++++ Listed entries

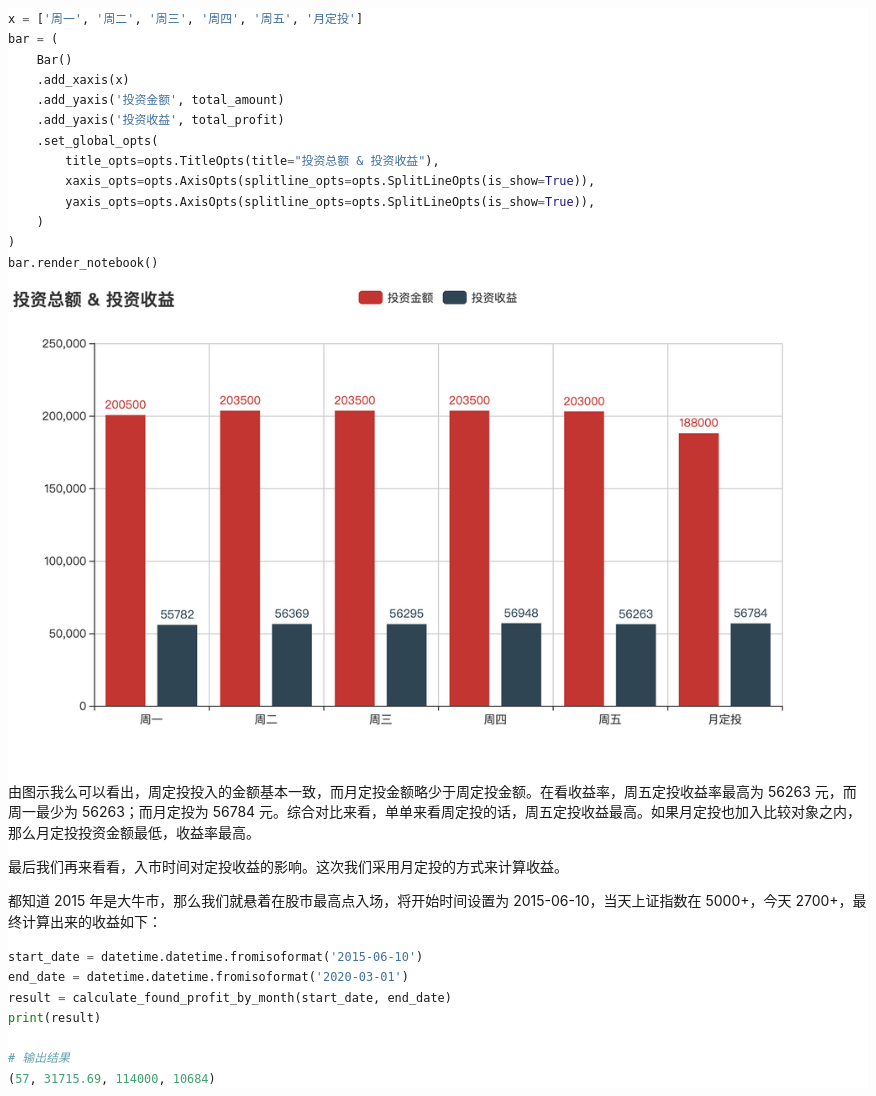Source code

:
 ```python
x = ['周一', '周二', '周三', '周四', '周五', '月定投']
bar = (
    Bar()
    .add_xaxis(x)
    .add_yaxis('投资金额', total_amount)
    .add_yaxis('投资收益', total_profit)
    .set_global_opts(
        title_opts=opts.TitleOpts(title="投资总额 & 投资收益"),
        xaxis_opts=opts.AxisOpts(splitline_opts=opts.SplitLineOpts(is_show=True)),
        yaxis_opts=opts.AxisOpts(splitline_opts=opts.SplitLineOpts(is_show=True)),
    )
)
bar.render_notebook()
```

![](https://raw.githubusercontent.com/JustDoPython/justdopython.github.io/master/assets/images/2020/03/2020-03-20-fund-fixed-investment/004.png)

由图示我么可以看出，周定投投入的金额基本一致，而月定投金额略少于周定投金额。在看收益率，周五定投收益率最高为 56263 元，而周一最少为 56263；而月定投为 56784 元。综合对比来看，单单来看周定投的话，周五定投收益最高。如果月定投也加入比较对象之内，那么月定投投资金额最低，收益率最高。

最后我们再来看看，入市时间对定投收益的影响。这次我们采用月定投的方式来计算收益。

都知道 2015 年是大牛市，那么我们就悬着在股市最高点入场，将开始时间设置为 2015-06-10，当天上证指数在 5000+，今天 2700+，最终计算出来的收益如下：

```python
start_date = datetime.datetime.fromisoformat('2015-06-10')
end_date = datetime.datetime.fromisoformat('2020-03-01')
result = calculate_found_profit_by_month(start_date, end_date)
print(result)

# 输出结果
(57, 31715.69, 114000, 10684)
```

++++++++

What you need to do – For this exercise, give the listing again exactly as written, with the pictures omitted.

Response –
Source code

:
 ```python
x = ['周一', '周二', '周三', '周四', '周五', '月定投']
bar = (
    Bar()
    .add_xaxis(x)
    .add_yaxis('投资金额', total_amount)
    .add_yaxis('投资收益', total_profit)
    .set_global_opts(
        title_opts=opts.TitleOpts(title="投资总额 & 投资收益"),
        xaxis_opts=opts.AxisOpts(splitline_opts=opts.SplitLineOpts(is_show=True)),
        yaxis_opts=opts.AxisOpts(splitline_opts=opts.SplitLineOpts(is_show=True)),
    )
)
bar.render_notebook()
```

![](https://raw.githubusercontent.com/JustDoPython/justdopython.github.io/master/assets/images/2020/03/2020-03-20-fund-fixed-investment/004.png)

由图示我么可以看出，周定投投入的金额基本一致，而月定投金额略少于周定投金额。在看收益率，周五定投收益率最高为 56263 元，而周一最少为 56263；而月定投为 56784 元。综合对比来看，单单来看周定投的话，周五定投收益最高。如果月定投也加入比较对象之内，那么月定投投资金额最低，收益率最高。

最后我们再来看看，入市时间对定投收益的影响。这次我们采用月定投的方式来计算收益。

都知道 2015 年是大牛市，那么我们就悬着在股市最高点入场，将开始时间设置为 2015-06-10，当天上证指数在 5000+，今天 2700+，最终计算出来的收益如下：

```python
start_date = datetime.datetime.fromisoformat('2015-06-10')
end_date = datetime.datetime.fromisoformat('2020-03-01')
result = calculate_found_profit_by_month(start_date, end_date)
print(result)

# 输出结果
(57, 31715.69, 114000, 10684)
```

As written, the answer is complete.